Initial Model Comparison and Data Curation
Initially, a 70B variant of an LLM achieved 96% baseline accuracy in routing queries [09:56:00]. However, smaller variants like the 8B model showed subpar accuracy, below 14% [10:24:00].
To improve smaller models, a feedback loop was implemented:
- The 70B Llama variant was used in production [11:02:00].
- NVIDIA employees submitted queries, and feedback was collected on whether responses were useful [11:11:00].
- 1,224 data points were curated, with 729 satisfactory and 495 unsatisfactory responses [11:24:00].
- Nemo Evaluator, with an LLM as a judge, investigated the unsatisfactory responses [11:44:00].
- 140 errors were attributed to incorrect routing, and further manual analysis by subject matter experts confirmed 32 were truly due to this [11:52:00].
- A ground truth dataset of 685 data points was created, split 60/40 for training/fine-tuning and testing/evaluation [12:09:00].
Results
With only 685 data points and the data flywheel setup, the results were significant:
- The 70B variant had 96% accuracy but a latency of 26 seconds to generate the first token [12:36:00].

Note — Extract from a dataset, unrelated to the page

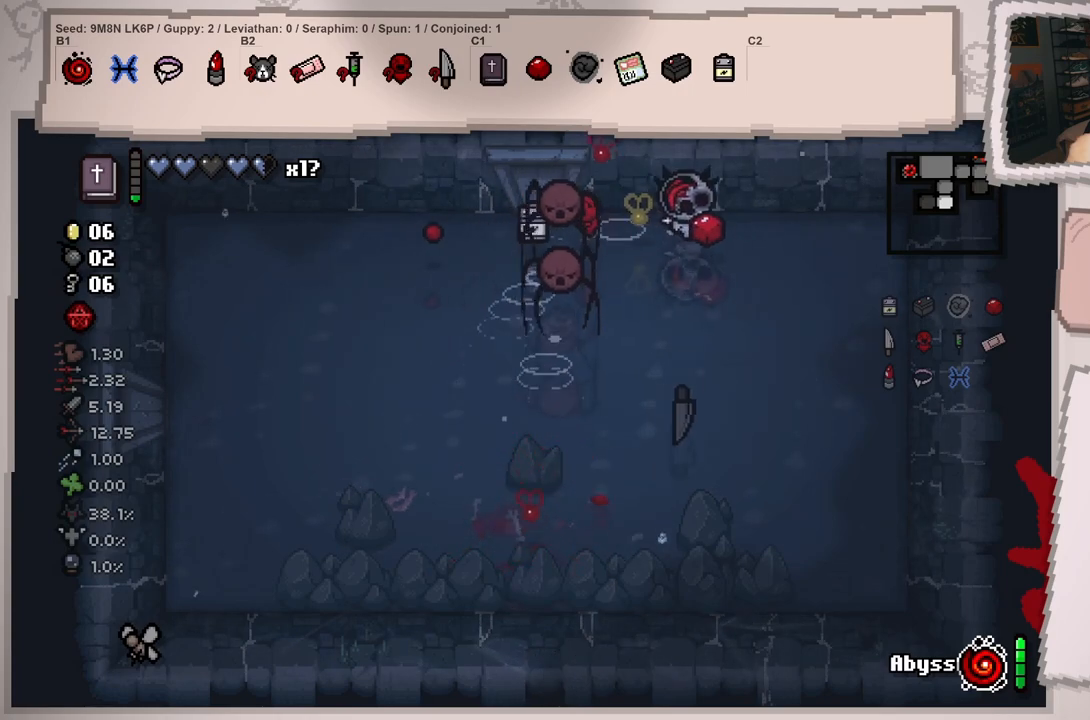
{"buttons": [], "left_stick": "down-right", "right_stick": "center", "events": [[217, "left_stick", "up"], [334, "left_stick", "right"], [384, "right_stick", "center"], [401, "left_stick", "down-right"]]}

- The 8B variant initially had 14% accuracy but much lower latency [12:54:00].
- After fine-tuning, the 8B model was able to match the accuracy of the 70B variant [13:04:00].
- Even the 1B variant achieved 94% accuracy, only 2% below the 70B model [13:22:00].
Deploying a 1B model resulted in 98% savings in lower inference cost, a 70x model size reduction, and 70x lower latency [13:42:00]. This demonstrates the power of a data flywheel in continuously learning from production logs and surfacing smaller, more efficient models to replace larger ones [14:02:00].
Framework for Building Effective Data Flywheels
Building effective data flywheels involves a four-step framework:
1. Monitor User Feedback
Start by establishing intuitive ways to collect user feedback signals [14:48:00]. This includes:
- Intuitive user experience: Making it easy for users to provide feedback [14:57:00].
- Privacy compliance: Ensuring feedback collection adheres to privacy standards [15:00:00].
- Implicit and explicit signals: Gathering both indirect (e.g., usage patterns) and direct (e.g., ratings, comments) feedback [15:00:00]. This helps understand if the agent’s models are experiencing model drift or inaccuracies [15:05:00].
2. Analyze and Attribute Errors
Dedicate time to analyze and attribute the errors or model drift observed [15:12:00].
- Classify errors: Categorize the types of inaccuracies [15:21:00].
- Attribute failures: Determine the root causes of the agent’s undesirable behavior [15:23:00].
- Create ground truth data: Develop a high-quality ground truth dataset from the analysis, which will be used in subsequent steps [15:26:00].
3. Plan
This stage involves strategizing the improvements based on the analyzed data [15:34:00].
- Identify different models: Determine which models could be used or experimented with [15:36:00].
- Generate synthetic data sets: Create additional data points to augment training [15:38:00].
- Experiment and fine-tune: Test different approaches and fine-tune models using the curated data [15:39:00].
- Optimize resource and cost: Plan for efficient resource allocation and cost management [15:41:00].
4. Execute
The final step is to put the plan into action and manage the ongoing process [15:46:00].
- Trigger data flywheel cycle: Initiate the continuous process of data curation, model training, and evaluation [15:51:00].
- Set up regular cadence: Establish a routine for tracking accuracy, latency, and performance [15:53:00].
- Monitor production logs: Continuously monitor the agent’s behavior in production [16:02:00].
- Manage end-to-end GenAI Ops pipeline: Oversee the entire pipeline for generative AI operations [16:05:00].
This framework provides a structured approach to building effective data flywheels for AI agents [16:12:00].